Supplied material: Begin
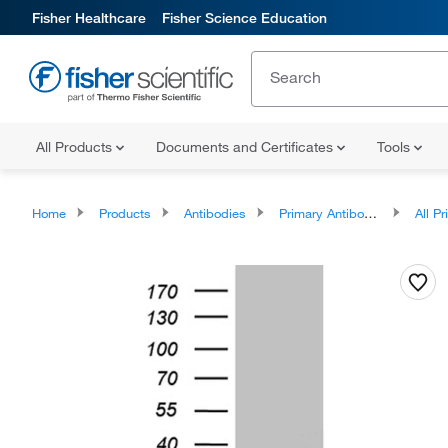
Fisher Healthcare
Fisher Science Education
All Products
Documents and Certificates
Tools
Home
Products
Antibodies
Primary Antibodies
All Prim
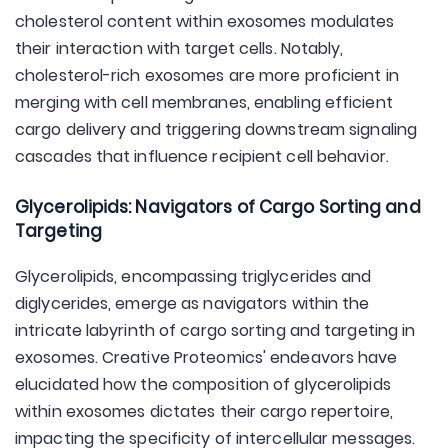
cholesterol content within exosomes modulates
their interaction with target cells. Notably,
cholesterol-rich exosomes are more proficient in
merging with cell membranes, enabling efficient
cargo delivery and triggering downstream signaling
cascades that influence recipient cell behavior.
Glycerolipids: Navigators of Cargo Sorting and
Targeting
Glycerolipids, encompassing triglycerides and
diglycerides, emerge as navigators within the
intricate labyrinth of cargo sorting and targeting in
exosomes. Creative Proteomics' endeavors have
elucidated how the composition of glycerolipids
within exosomes dictates their cargo repertoire,
impacting the specificity of intercellular messages.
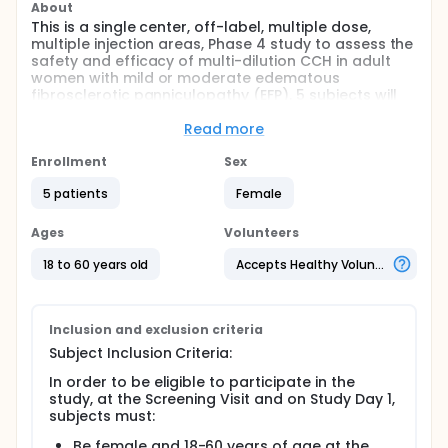
About
This is a single center, off-label, multiple dose,
multiple injection areas, Phase 4 study to assess the
safety and efficacy of multi-dilution CCH in adult
women with mild or moderate edematous
fibrosclerotic panniculopathy (EFP). 5 subjects will
be screened and dosed in the buttock and thigh
areas using a multi-dilution injection technique.
Read more
Qualified subjects (determined by investigator
Enrollment
Sex
assessment) will receive a single vial of 0.84 mg of
CCH to treatment areas (buttocks and thighs) for a
5 patients
Female
total dose of 1.68 mg in both buttocks and both
thighs per treatment session × 3 treatment sessions
Ages
Volunteers
(Day 1, Day 22, and Day 43). Subjects will have
follow-up visits at approximately 90 after Day 1.
18 to 60 years old
Accepts Healthy Volunteers
Inclusion and exclusion criteria
Subject Inclusion Criteria:
In order to be eligible to participate in the
study, at the Screening Visit and on Study Day 1,
subjects must:
Be female and 18-60 years of age at the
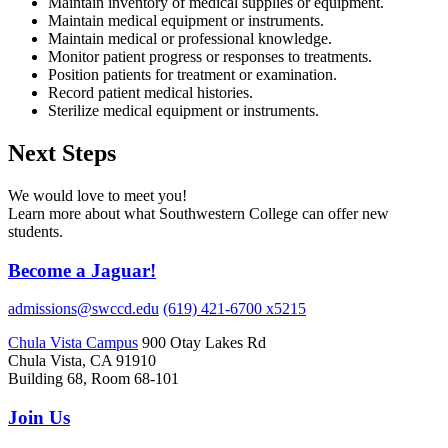
Maintain inventory of medical supplies or equipment.
Maintain medical equipment or instruments.
Maintain medical or professional knowledge.
Monitor patient progress or responses to treatments.
Position patients for treatment or examination.
Record patient medical histories.
Sterilize medical equipment or instruments.
Next Steps
We would love to meet you!
Learn more about what Southwestern College can offer new
students.
Become a Jaguar!
admissions@swccd.edu
(619) 421-6700 x5215
Chula Vista Campus
900 Otay Lakes Rd
Chula Vista, CA 91910
Building 68, Room 68-101
Join Us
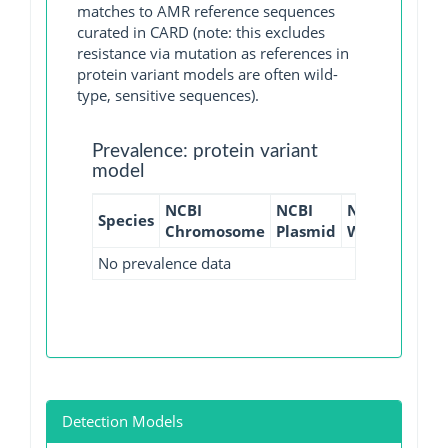
matches to AMR reference sequences
curated in CARD (note: this excludes
resistance via mutation as references in
protein variant models are often wild-
type, sensitive sequences).
Prevalence: protein variant
model
NCBI
NCBI
NCBI
NCBI
Species
Chromosome
Plasmid
WGS
GI
No prevalence data
Detection Models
Supplied material: End
Only the lines that hold the word "instruments" are wanted; each should be pulled from the records.

Exercise response:
Maintain medical equipment or instruments.
Sterilize medical equipment or instruments.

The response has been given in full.